Wednesday, August 17, 2011

River of slow return

EDITOR'S NOTE: I'm way late on this blog and I've been busy readjusting to the States and, frankly, being lazy the past couple weeks. I've got some actual writing in the works to wrap things up on this blog but, in the meantime, here are some pretty pictures...

NAM OU RIVER, Laos - Everything moves slowly in Laos (except the leeches), especially on the rivers, and I didn't want my seven-hour ride up the Nam Ou River to go any faster. Stretched out in a rickety wooden boat with an even more rickety outboard engine, we puttered upriver toward the village of Nong Kiaw surrounded by pristine jungle, karst cliffs, and peace. More on this ride and the characters I met there later, but for now, this ...

Looks sturdy, right? What could possibly go wrong?

Don't worry, he's not jumping onto a rock - there's water on the other side.

The village of Nong Kiaw, where not much happens, which no one is complaining about.

The genius of Lao engineering, Nong Kiaw.

The carpet-bombing of Laos during America's secret war pushed many people - and fighters - to the vast cave systems in the country's rocky, mountainous terrain. This cave, just outside of Nong Kiaw, was used as a hospital. No doctors on hand these days and fortunately I made it down and back up this ladder unscathed (it's not an optical illusion - it really is that treacherous).

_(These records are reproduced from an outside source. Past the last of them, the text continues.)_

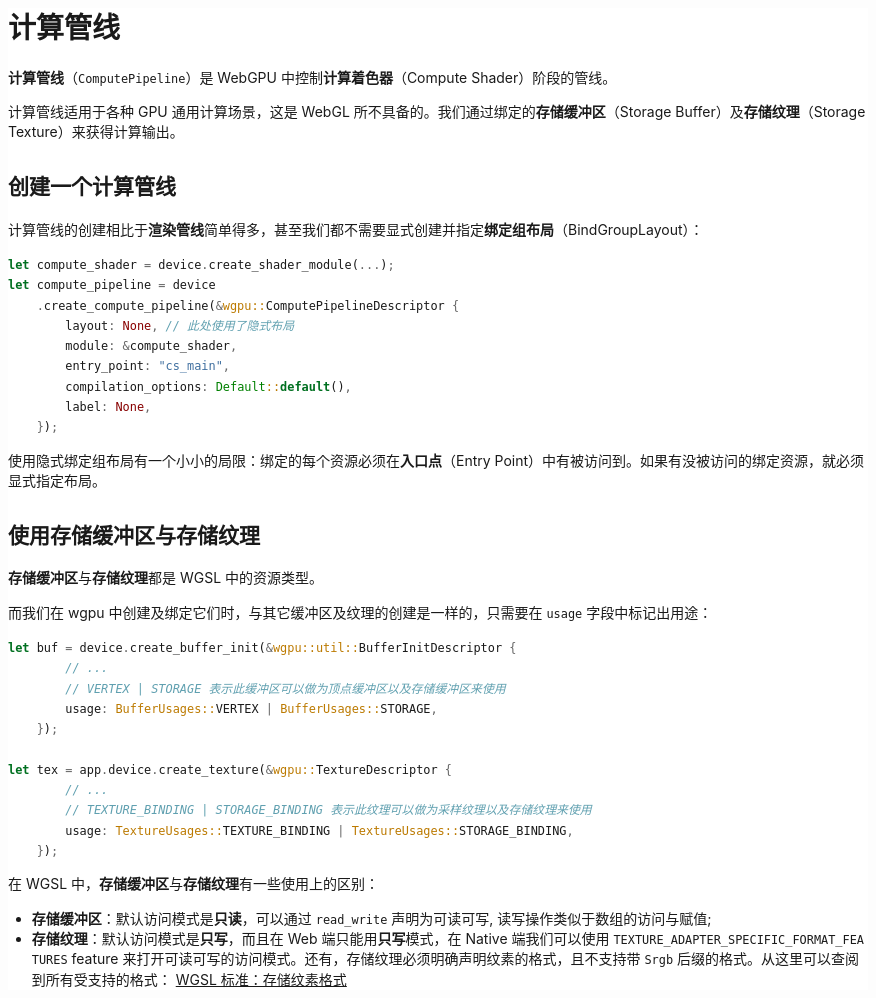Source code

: # 计算管线

**计算管线**（`ComputePipeline`）是 WebGPU 中控制**计算着色器**（Compute Shader）阶段的管线。

计算管线适用于各种 GPU 通用计算场景，这是 WebGL 所不具备的。我们通过绑定的**存储缓冲区**（Storage Buffer）及**存储纹理**（Storage Texture）来获得计算输出。

## 创建一个计算管线

计算管线的创建相比于**渲染管线**简单得多，甚至我们都不需要显式创建并指定**绑定组布局**（BindGroupLayout）：

```rust
let compute_shader = device.create_shader_module(...);
let compute_pipeline = device
    .create_compute_pipeline(&wgpu::ComputePipelineDescriptor {
        layout: None, // 此处使用了隐式布局
        module: &compute_shader,
        entry_point: "cs_main",
        compilation_options: Default::default(),
        label: None,
    });
```

<div class="warning">

使用隐式绑定组布局有一个小小的局限：绑定的每个资源必须在**入口点**（Entry Point）中有被访问到。如果有没被访问的绑定资源，就必须显式指定布局。

</div>

## 使用存储缓冲区与存储纹理

**存储缓冲区**与**存储纹理**都是 WGSL 中的资源类型。

而我们在 wgpu 中创建及绑定它们时，与其它缓冲区及纹理的创建是一样的，只需要在 `usage` 字段中标记出用途：

```rust
let buf = device.create_buffer_init(&wgpu::util::BufferInitDescriptor {
        // ...
        // VERTEX | STORAGE 表示此缓冲区可以做为顶点缓冲区以及存储缓冲区来使用
        usage: BufferUsages::VERTEX | BufferUsages::STORAGE,
    });

let tex = app.device.create_texture(&wgpu::TextureDescriptor {
        // ...
        // TEXTURE_BINDING | STORAGE_BINDING 表示此纹理可以做为采样纹理以及存储纹理来使用
        usage: TextureUsages::TEXTURE_BINDING | TextureUsages::STORAGE_BINDING,
    });
```

在 WGSL 中，**存储缓冲区**与**存储纹理**有一些使用上的区别：

- **存储缓冲区**：默认访问模式是**只读**，可以通过 `read_write` 声明为可读可写, 读写操作类似于数组的访问与赋值;
- **存储纹理**：默认访问模式是**只写**，而且在 Web 端只能用**只写**模式，在 Native 端我们可以使用 `TEXTURE_ADAPTER_SPECIFIC_FORMAT_FEATURES` feature 来打开可读可写的访问模式。还有，存储纹理必须明确声明纹素的格式，且不支持带 `Srgb` 后缀的格式。从这里可以查阅到所有受支持的格式： [WGSL 标准：存储纹素格式](https://gpuweb.github.io/gpuweb/wgsl/#storage-texel-formats)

For a country defaced and demoralized by a war still etched in many peoples' memories, most Lao I met were surprisingly free of bitterness. These are the benches, made of two halves of a 500-pound cluster bomb, at the guesthouse where I stayed in Nong Kiaw. When the jovial, middle-aged proprietor asked me where I am from, I told him "America." "Oh," he said with a big grin, laughing and pointing at the bomb benches. "These are from America, too."